### PROBLEM:
Would you please set down the data again exactly as given, excluding the pictures?

### EXTRACTED ENTRIES:
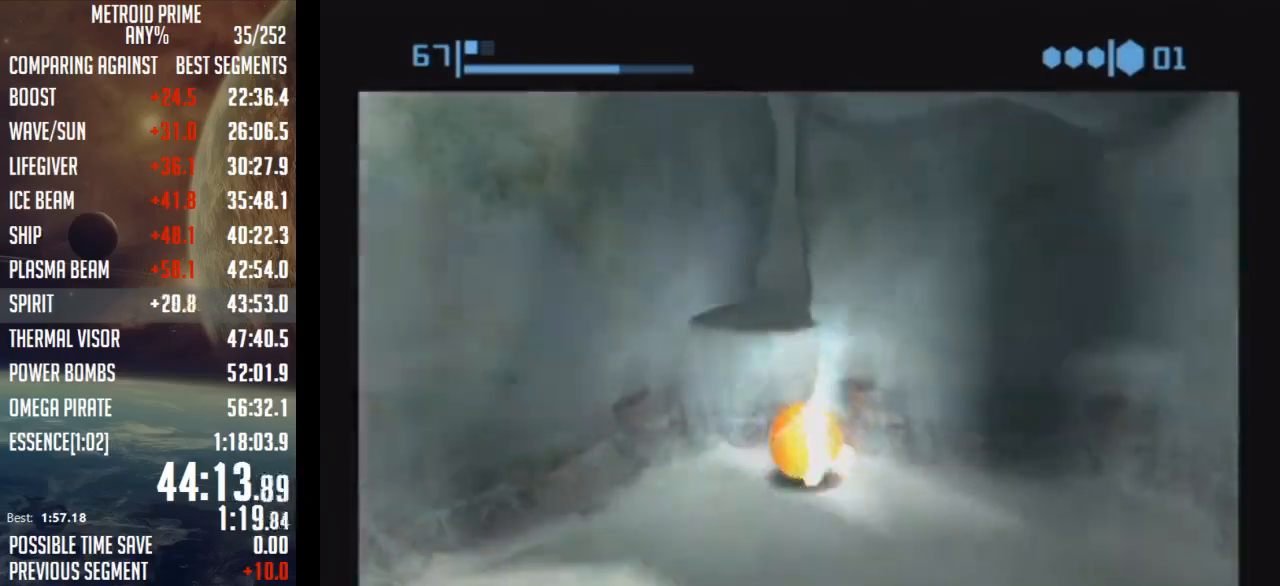
{"buttons": ["B"], "left_stick": "up-right", "right_stick": "center", "events": [[83, "B", "up"], [117, "B", "down"], [183, "left_stick", "up-right"]]}
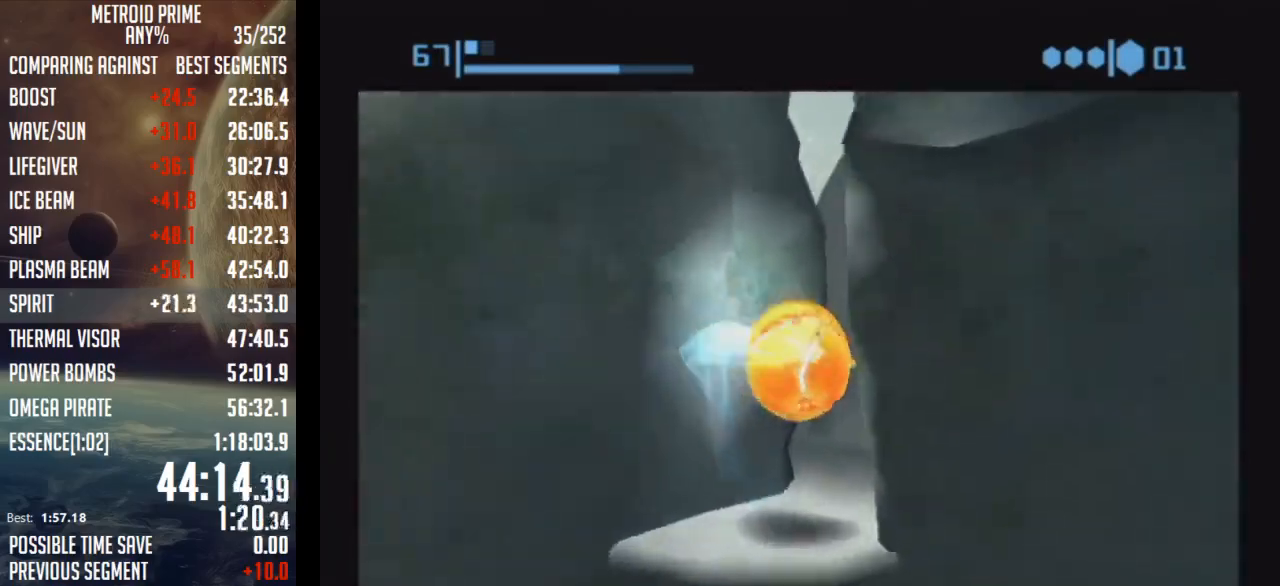
{"buttons": ["B"], "left_stick": "up", "right_stick": "center", "events": [[83, "left_stick", "up"], [333, "B", "up"], [400, "B", "down"]]}
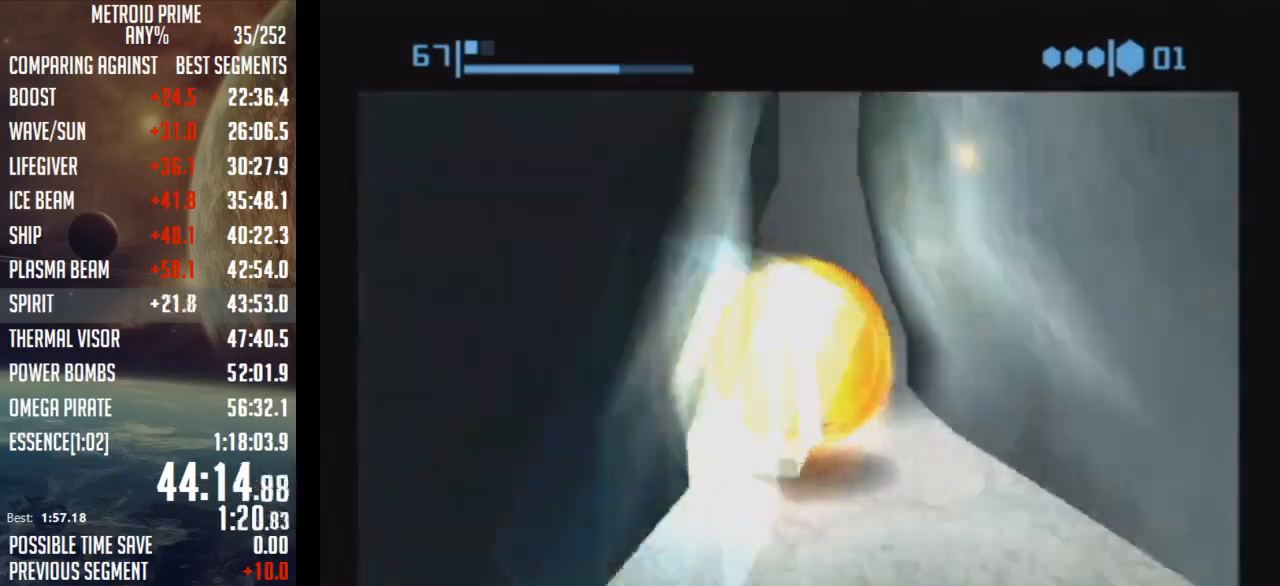
{"buttons": ["B"], "left_stick": "up", "right_stick": "center", "events": [[117, "left_stick", "up-left"], [400, "B", "up"], [433, "B", "down"], [433, "left_stick", "up"]]}
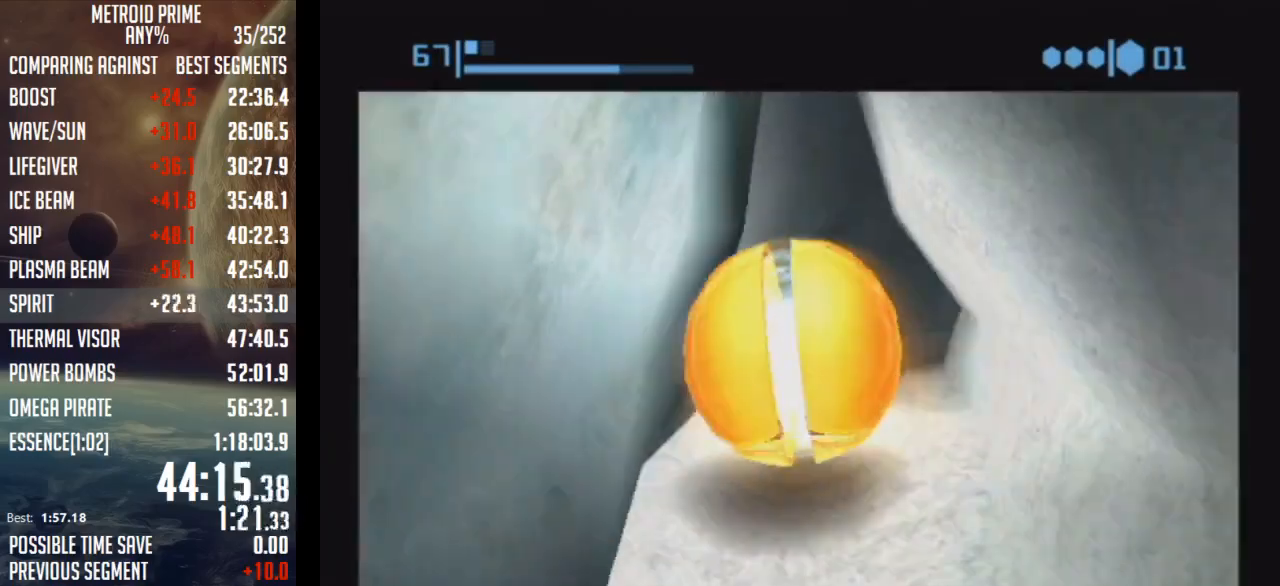
{"buttons": ["B"], "left_stick": "up-right", "right_stick": "center", "events": [[300, "B", "up"], [367, "B", "down"], [500, "left_stick", "up-right"]]}
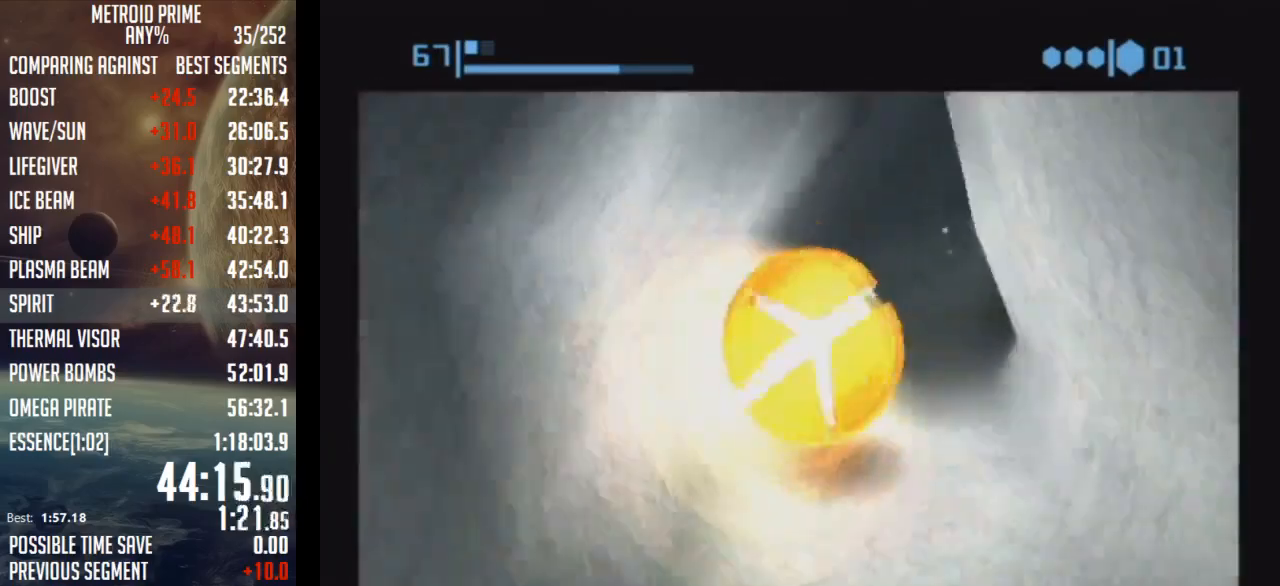
{"buttons": [], "left_stick": "up", "right_stick": "center", "events": [[117, "left_stick", "up"], [467, "B", "up"]]}
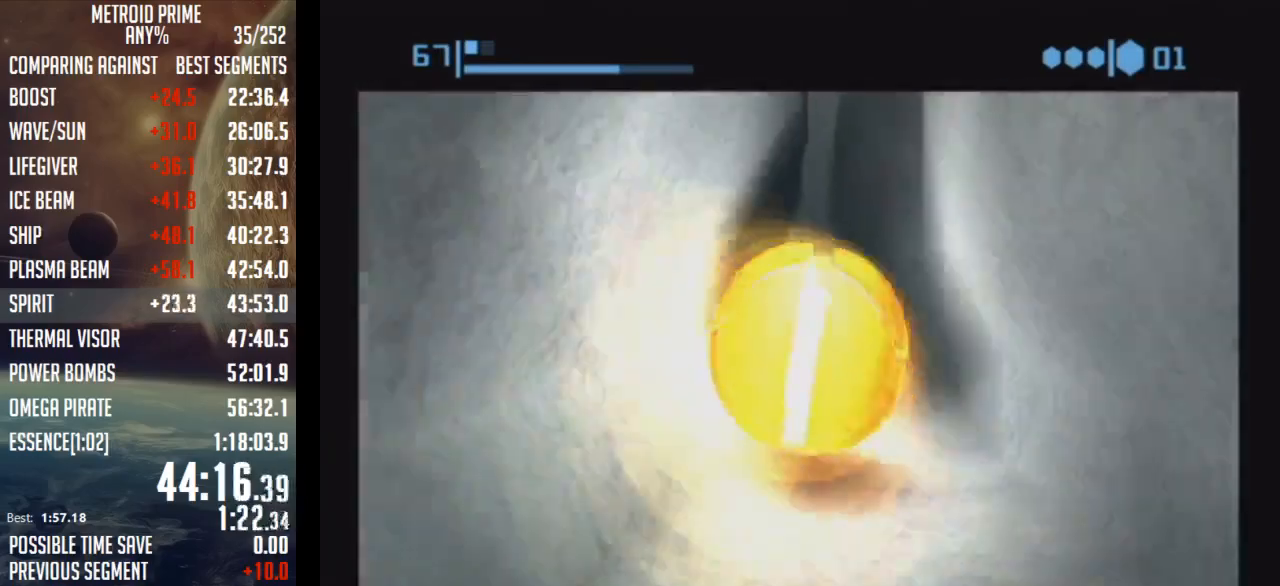
{"buttons": ["B"], "left_stick": "up", "right_stick": "center", "events": [[17, "B", "down"]]}
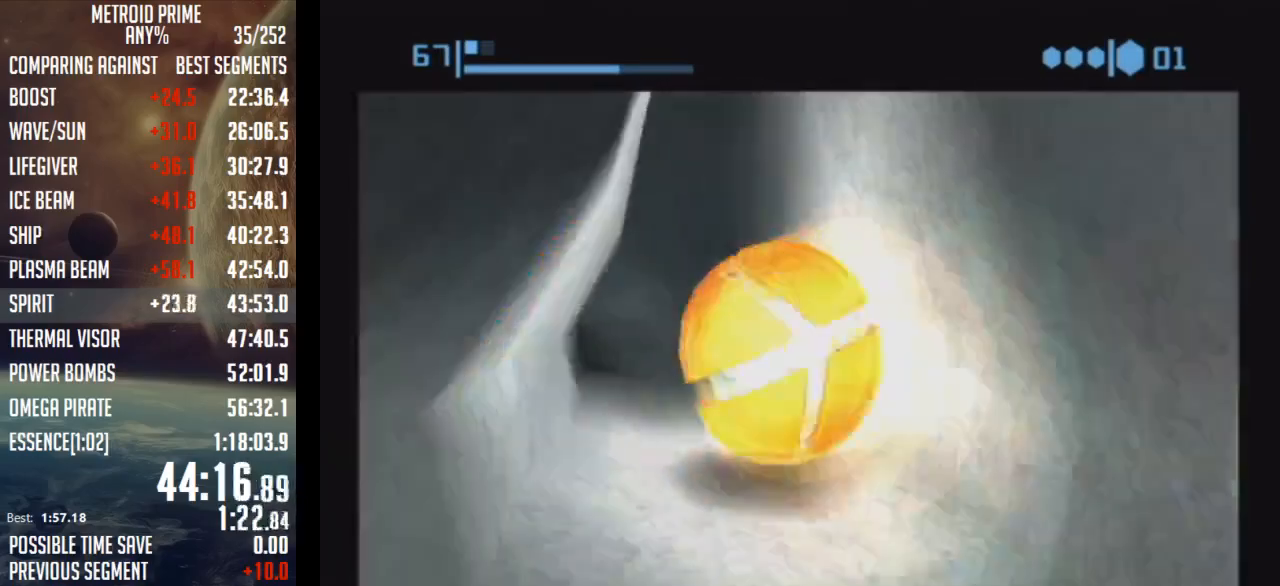
{"buttons": ["B"], "left_stick": "up", "right_stick": "center", "events": [[83, "B", "up"], [117, "B", "down"]]}
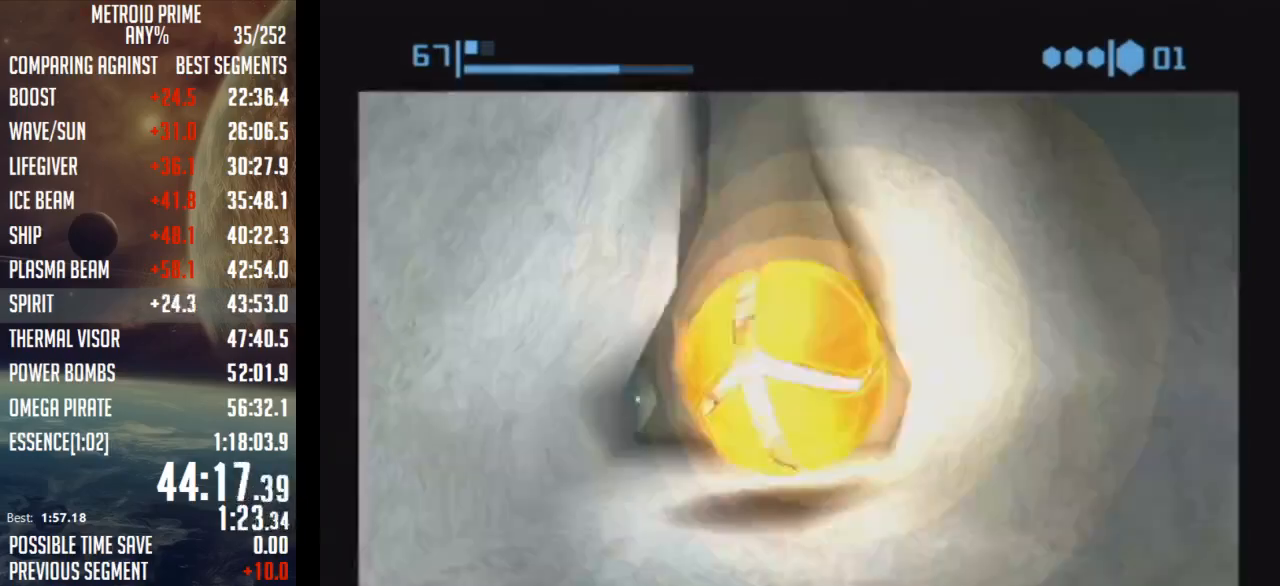
{"buttons": ["B"], "left_stick": "up", "right_stick": "center", "events": [[283, "B", "up"], [300, "B", "down"]]}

### EXERCISE ANSWER:
{"buttons": ["B"], "left_stick": "up-right", "right_stick": "center", "events": [[83, "B", "up"], [117, "B", "down"], [183, "left_stick", "up-right"]]}
{"buttons": ["B"], "left_stick": "up", "right_stick": "center", "events": [[83, "left_stick", "up"], [333, "B", "up"], [400, "B", "down"]]}
{"buttons": ["B"], "left_stick": "up", "right_stick": "center", "events": [[117, "left_stick", "up-left"], [400, "B", "up"], [433, "B", "down"], [433, "left_stick", "up"]]}
{"buttons": ["B"], "left_stick": "up-right", "right_stick": "center", "events": [[300, "B", "up"], [367, "B", "down"], [500, "left_stick", "up-right"]]}
{"buttons": [], "left_stick": "up", "right_stick": "center", "events": [[117, "left_stick", "up"], [467, "B", "up"]]}
{"buttons": ["B"], "left_stick": "up", "right_stick": "center", "events": [[17, "B", "down"]]}
{"buttons": ["B"], "left_stick": "up", "right_stick": "center", "events": [[83, "B", "up"], [117, "B", "down"]]}
{"buttons": ["B"], "left_stick": "up", "right_stick": "center", "events": [[283, "B", "up"], [300, "B", "down"]]}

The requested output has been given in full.